- Born: Arseny Tarasevich-Nikolaev 21 February 1993 (age 32) Moscow, Russia
- Occupation: Pianist
- Years active: (2000 – present)
- Website: arsenytarasevichnikolaev.com

= Arseny Tarasevich-Nikolaev =

Russian concert pianist (born 1993)

Arseny Tarasevich-Nikolaev (Арсений Тарасевич-Николаев; born 21 February 1993) is a Russian concert pianist, born in Moscow. Tarasevich-Nikolaev's grandmother was Tatiana Nikolaeva. He began piano studies at age four. His public debut was at age nine, with the Bryansk City Chamber Orchestra. From 2000 to 2011, he studied at the Central School of Music of the Moscow State Tchaikovsky Conservatoire, where his teachers included Alexander Mndoyants. In 2011, he entered the Moscow Conservatory, and continued his piano studies with Nikolai Lugansky, Sergey Dorensky, Andrey Pisarev and Pavel Nersessian.

== Prizes and awards ==
Tarasevich-Nikolaev has received several piano competition prizes. These include:
- 1st Prize, 'Le Muse' Piano Competition in Italy (2003)
- Grand Prix, International Piano Competition in Kaliningrad (2005)
- 1st Prize, Rovere d’Oro Prize International Instrumental and Vocal Competition (2008)
- 1st Prize, 'New Names' Competition in Moscow (2008)
- 1st Prize, 5th Scriabin Piano Competition (2012)

In 2013, Tarasevich-Nikolaev won 2nd prize, and a special prize, at the Cleveland International Piano Competition. In 2014, he took 2nd prize at the International Edvard Grieg Piano Competition in Bergen.

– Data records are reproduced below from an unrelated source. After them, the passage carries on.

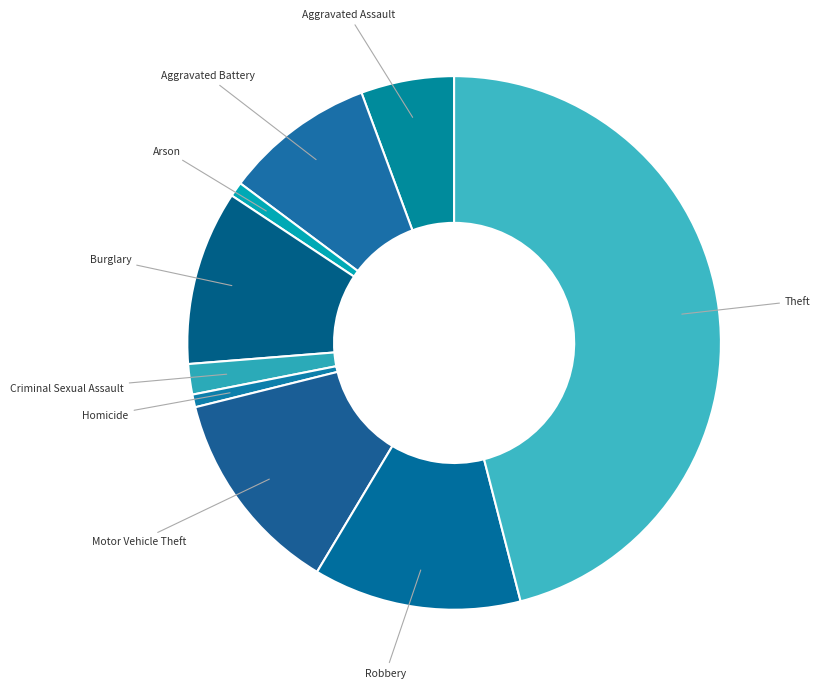

Which slice is the largest?

Theft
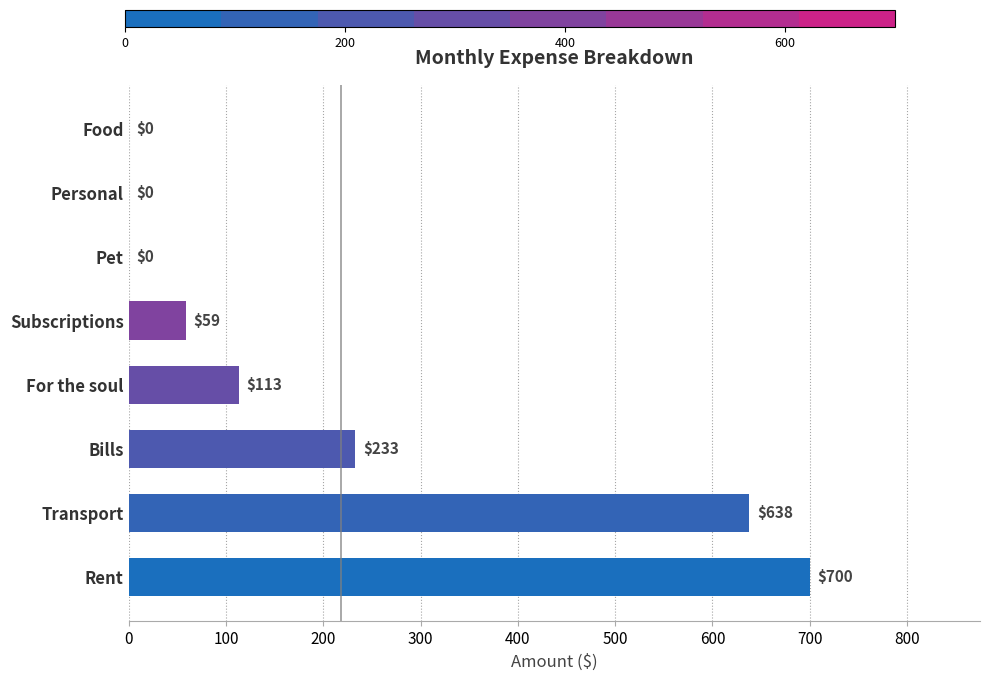

What is the greatest value displayed?

700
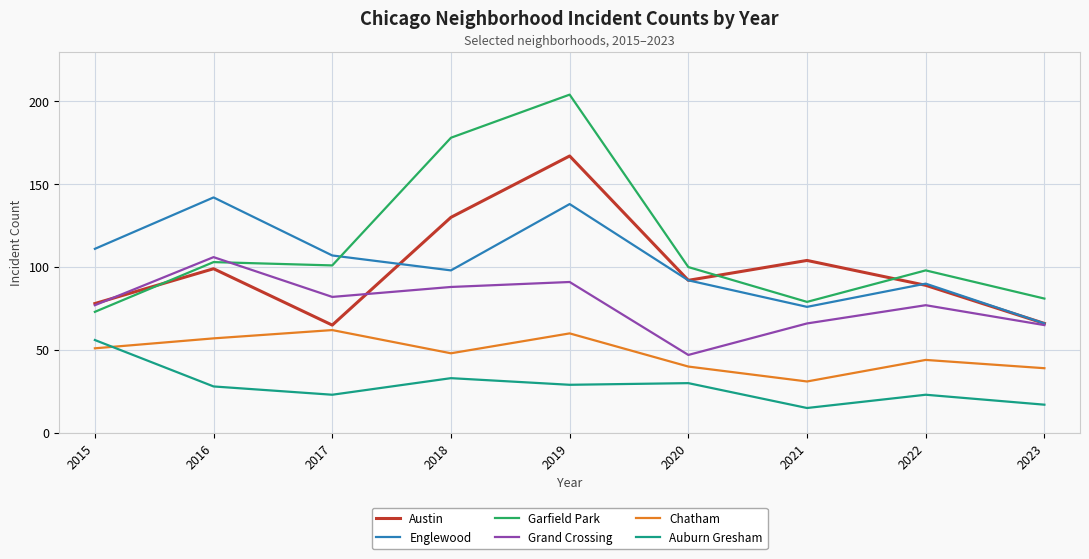

Which series has the widest spread of values?

Garfield Park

In 2015, Tarasevich-Nikolaev recorded his debut disc, featuring works by Debussy and Ravel, for the Acousence label. In 2016, he won 2nd prize at the Sydney International Piano Competition. His performance at the Sydney competition led to a joint recording contract arrangement with Tarasevich-Nikolaev by Decca Classics and Universal Music Australia.